City of Wolverhampton Council is working to protect the environment for future generations by bidding for funding which will benefit both the city and the wider region.
The council has applied for funding from the European Regional Development Fund (ERDF) for three projects which will encourage the uptake of ultra-low emission vehicles, improve local green spaces and improve the heating efficiency of council buildings.
If successful, the bids will see the council receive up to £3.9 million of funding to help support its climate change commitment.
Under the first project, Wolverhampton is taking the lead in seeking funding to encourage the uptake of ultra-low emission vehicles across the region. On behalf of the four Black Country authorities, City of Wolverhampton Council is applying to the ERDF for £1.6million.
If successful, the money would then be matched by Transport for the West Midlands, along with existing staff time from Black Country authorities and contributions from businesses benefiting from the grants, to create a new Black Country Electric Vehicle and Charging Infrastructure Grant Scheme (EVIGS).
The scheme would provide 100 Electric Vehicle grants to help taxi drivers and small and medium businesses buy electric vehicles as well as providing 100 workplace grants to help businesses with the cost of installing charge points.
The funding would also provide two rapid charging hubs for electric vehicles across the Black Country and help raise public awareness of the benefits of energy efficient transport.
EVIGS aims to produce 1,378 CO2 tonnes of carbon savings over the project term, which runs until 2023, and approximately 500 tonnes of CO2 saving each year going forward.
Other ERDF bids include applying for funding of £1.7 million for the second phase of Black Country Blue Network which aims to improve 126 hectares of green space linked by the local canal and river network.
The network is a partnership project between City of Wolverhampton Council, Walsall Council, Environment Agency, Canal and River Trust and The Wildlife Trust for Birmingham and the Black Country.

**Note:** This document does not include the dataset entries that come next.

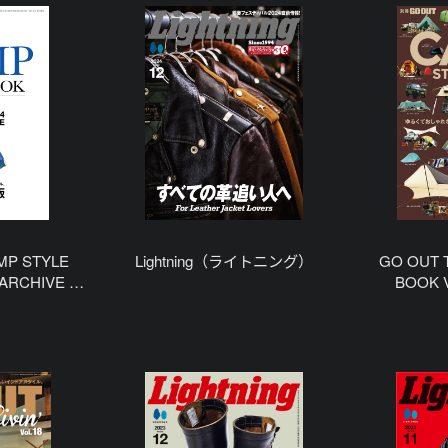
MP STYLE
Lightning（ライトニング）
GO OUT 
 ARCHIVE 特
BOOK 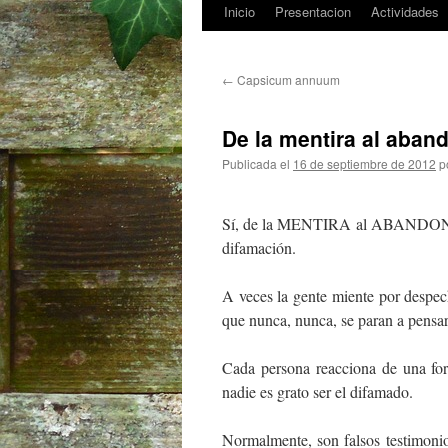
Inicio
Presentacion
Actividades
Saltar
al
←
Capsicum annuum
contenido
De la mentira al aba
Publicada el
16 de septiembre de 2012
p
Sí, de la MENTIRA al ABANDONO. 
difamación.
A veces la gente miente por despech
que nunca, nunca, se paran a pensar
Cada persona reacciona de una form
nadie es grato ser el difamado.
Normalmente, son falsos testimoni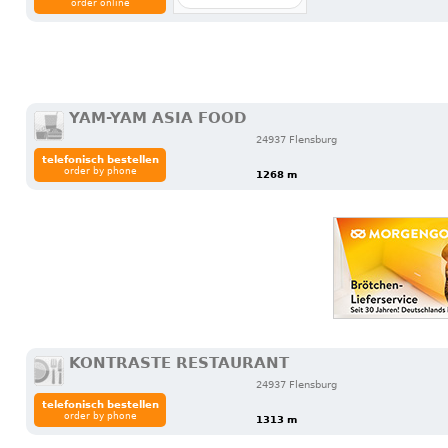
order online
YAM-YAM ASIA FOOD
24937 Flensburg
telefonisch bestellen
order by phone
1268 m
KONTRASTE RESTAURANT
24937 Flensburg
telefonisch bestellen
order by phone
1313 m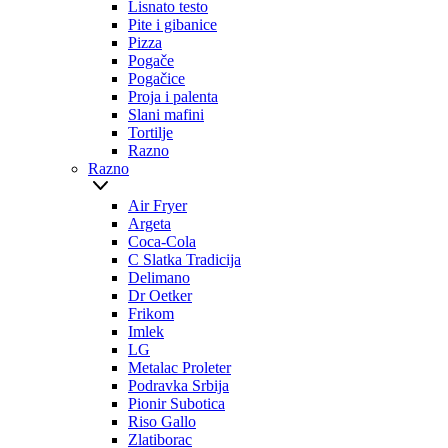
Lisnato testo
Pite i gibanice
Pizza
Pogače
Pogačice
Proja i palenta
Slani mafini
Tortilje
Razno
Razno
Air Fryer
Argeta
Coca-Cola
C Slatka Tradicija
Delimano
Dr Oetker
Frikom
Imlek
LG
Metalac Proleter
Podravka Srbija
Pionir Subotica
Riso Gallo
Zlatiborac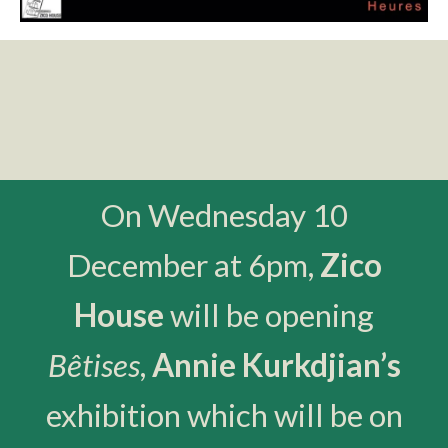
On Wednesday 10
December at 6pm,
Zico
House
will be opening
Bêtises
,
Annie Kurkdjian’s
exhibition which will be on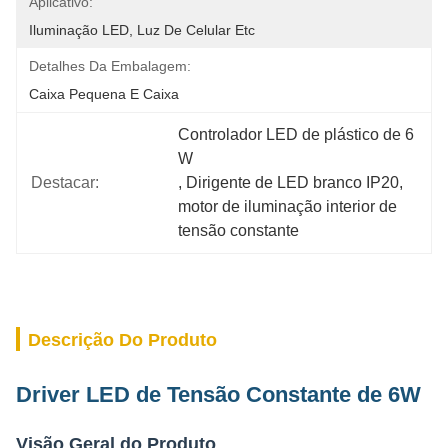
Aplicativo:
Iluminação LED, Luz De Celular Etc
Detalhes Da Embalagem:
Caixa Pequena E Caixa
Controlador LED de plástico de 6 
W
Destacar:
, 
Dirigente de LED branco IP20
, 
motor de iluminação interior de 
tensão constante
Descrição Do Produto
Driver LED de Tensão Constante de 6W
Visão Geral do Produto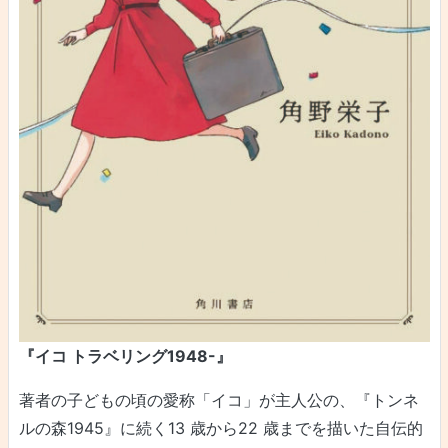
『イコ トラベリング1948-』
著者の子どもの頃の愛称「イコ」が主人公の、『トンネ
ルの森1945』に続く13 歳から22 歳までを描いた自伝的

If successful, the funding would cover work including tree thinning, woodland and wildflower meadow creation, pond improvements, better access and native species planting at Fowlers Park, Ward Street and Pendeford Park as well as other environmental improvements across the Black Country.
A further application for £685,442 is for work under the Wolverhampton Investment Smart Energy (WISE) scheme which will improve the heating efficiency of council buildings and raise public awareness and understanding of climate change initiatives.
Councillor Louise Miles, Cabinet Member for Resources at City of Wolverhampton Council, said:
“These are some very important bids which, if successful, will all support projects that are focussed on making our city and wider region a cleaner and greener place to live.
“The funding will be used to work with colleagues in neighbouring authorities to meet our climate change commitment.
“In addition, the bid for the WISE project will help the council to reduce its energy consumption and greenhouse gases. This will help support our commitment to make the City of Wolverhampton Council carbon-neutral by 2028.”
At its next meeting on July 29 members of the city council’s Cabinet Resources Panel committee are being recommended to approve the council entering into grant funding agreements if the bids are successful.